(Bloomberg) -- VivoPower PLC (NASDAQ: VIVO) completed its $41 million acquisition of a Norwegian data center, a transformational deal that adds an estimated $31 million in annual revenue and shifts the company to immediate EBITDA profitability.
“We are pleased to have completed this transformational transaction, securing a strategic and income-producing data center asset at a disciplined 4x EBITDA multiple,” Kevin Chin, Executive Chairman and CEO of VivoPower, said. “Our focus has already shifted from deal execution to asset optimization.”
The acquisition provides VivoPower with an operational 41.5MW data center in Moi i Rana, Norway, powered entirely by hydroelectric energy at a cost below $0.035 per kilowatt-hour. The deal is expected to contribute approximately $10 million in annual pro forma EBITDA, a sharp turnaround from VivoPower’s pre-acquisition adjusted EBITDA loss of $8.2 million for the fiscal year ended June 30, 2025. The transaction was fully funded without requiring additional public equity.
The deal repositions VivoPower as a profitable operator of sustainable energy infrastructure for the high-growth AI and data center market. The company is already in discussions with potential tenants for AI computing use cases, leveraging the site's low-cost renewable power. An additional 40MW of expansion capacity is subject to regulatory approval, providing a path to more than double the site's capacity to over 80MW.

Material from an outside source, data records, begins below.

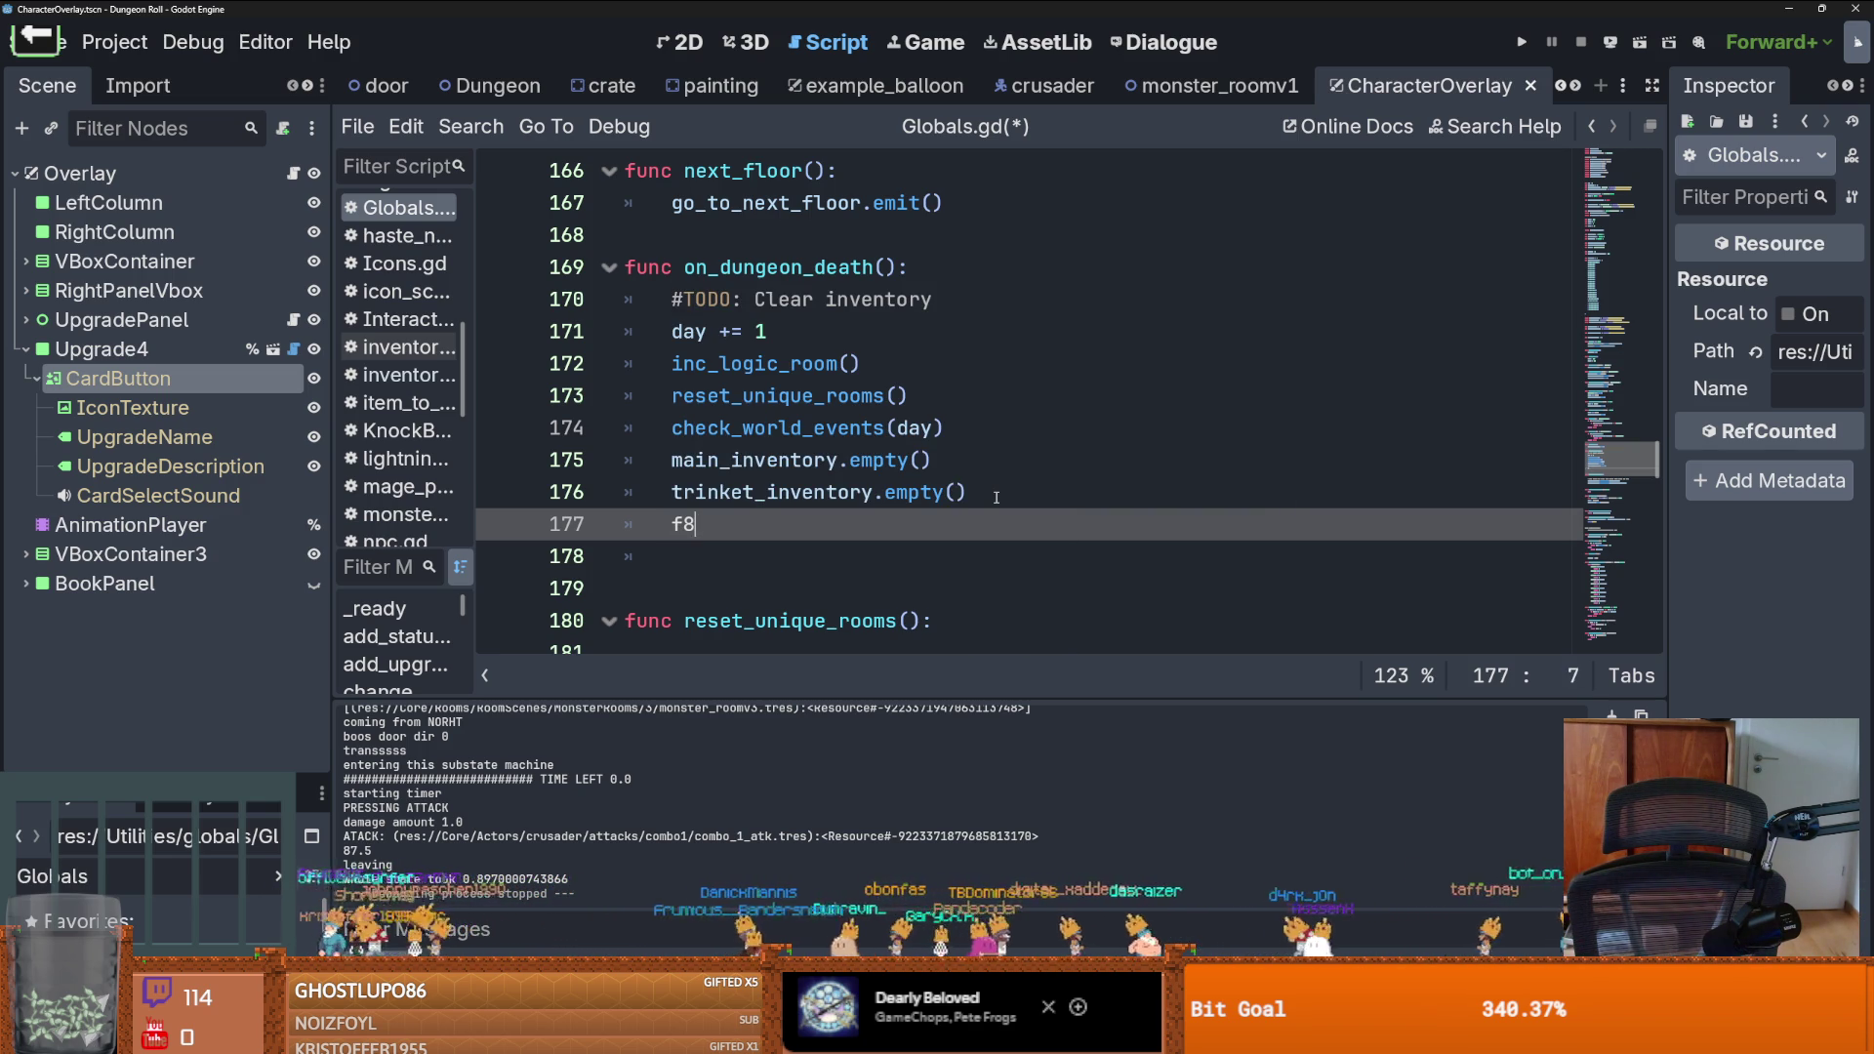
key("BackSpace")
type("ur")
key("BackSpace")
key("BackSpace")
type("or yt")
key("BackSpace")
key("BackSpace")
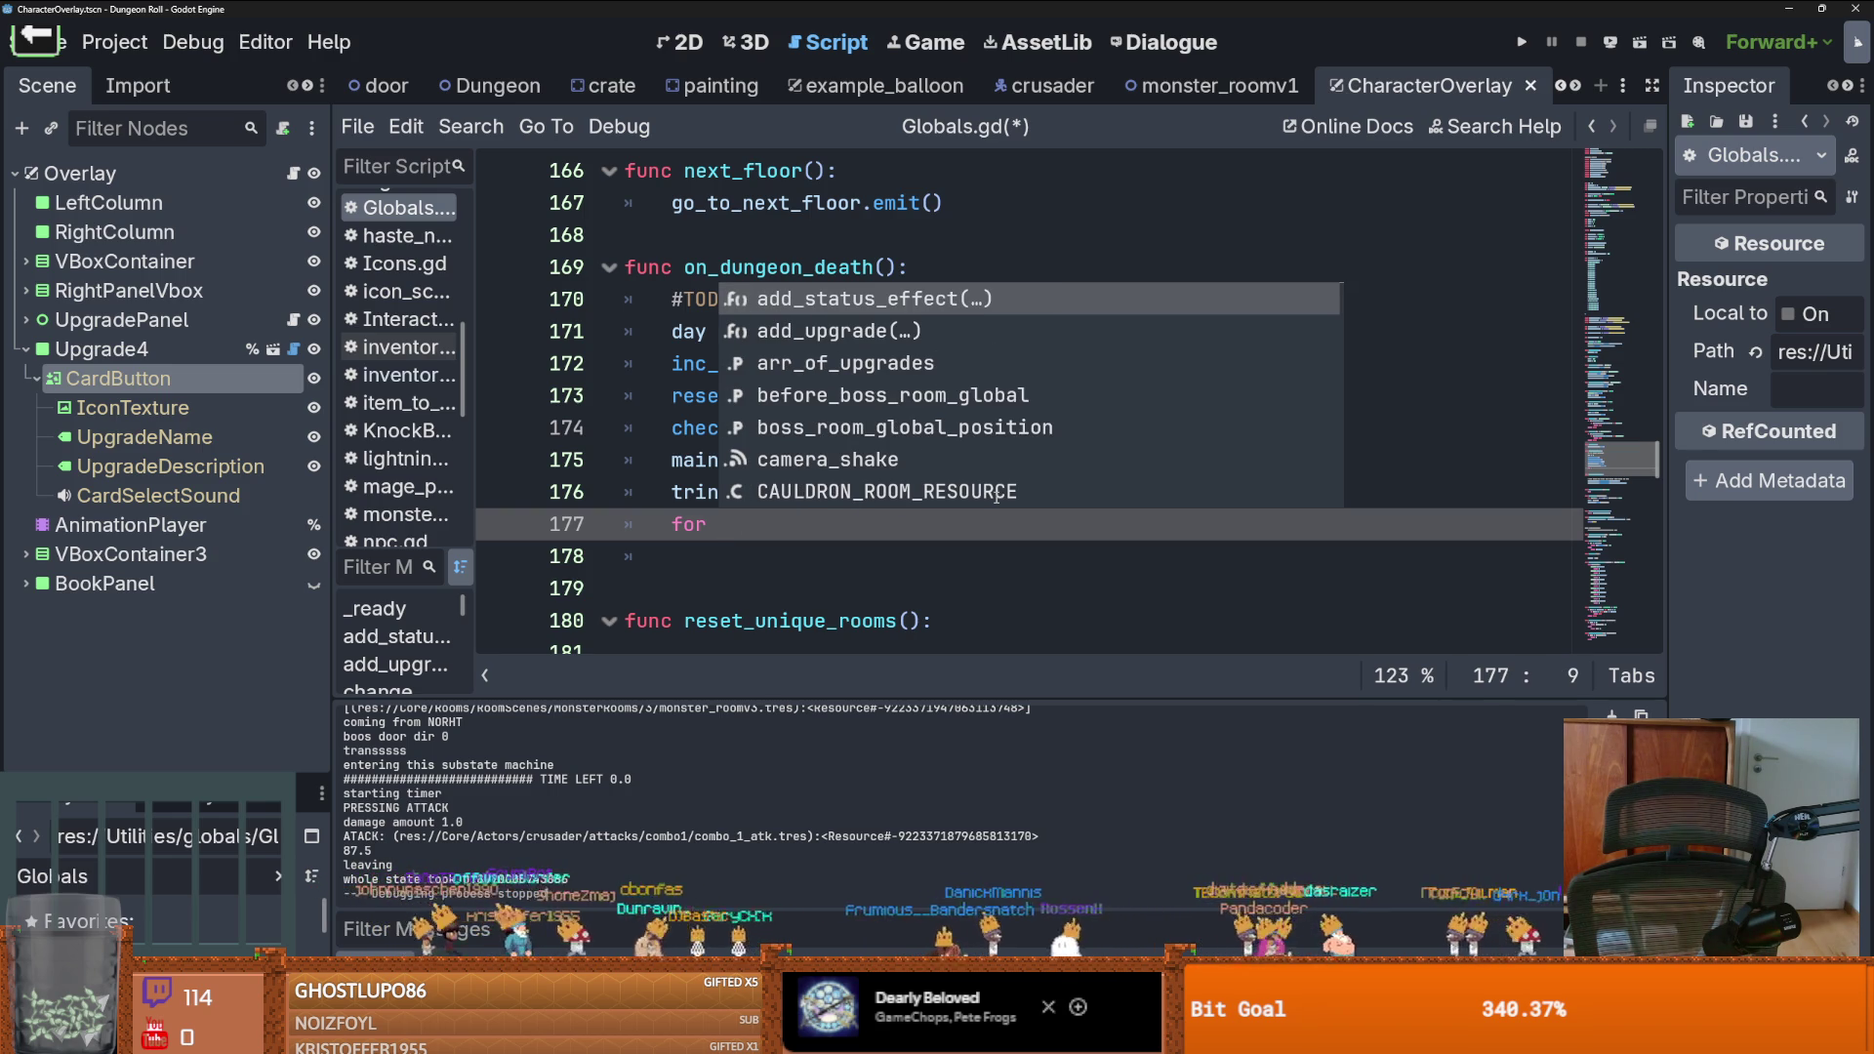
type("upgrad")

Strategic Shift to AI Infrastructure
The acquisition marks a significant strategic pivot for VivoPower, which is now focused on developing and owning powered land and data center infrastructure for AI compute applications. The Norway facility's high-density power availability and cold-climate location make it efficient for repurposing into higher-value AI-related workloads.
“This partnership reflects a shared belief in the long-term convergence of energy and computing,” said Fiorenzo Manganiello, a Board Director of Cowa, the seller.
VivoPower also noted that the potential spin-off of its Tembo unit, which is subject to a separate business combination agreement, could further improve its financial profile. Tembo accounted for approximately $8 million in direct and indirect costs in fiscal 2025, which would be removed from VivoPower’s results upon completion of the transaction.
This article is for informational purposes only and does not constitute investment advice.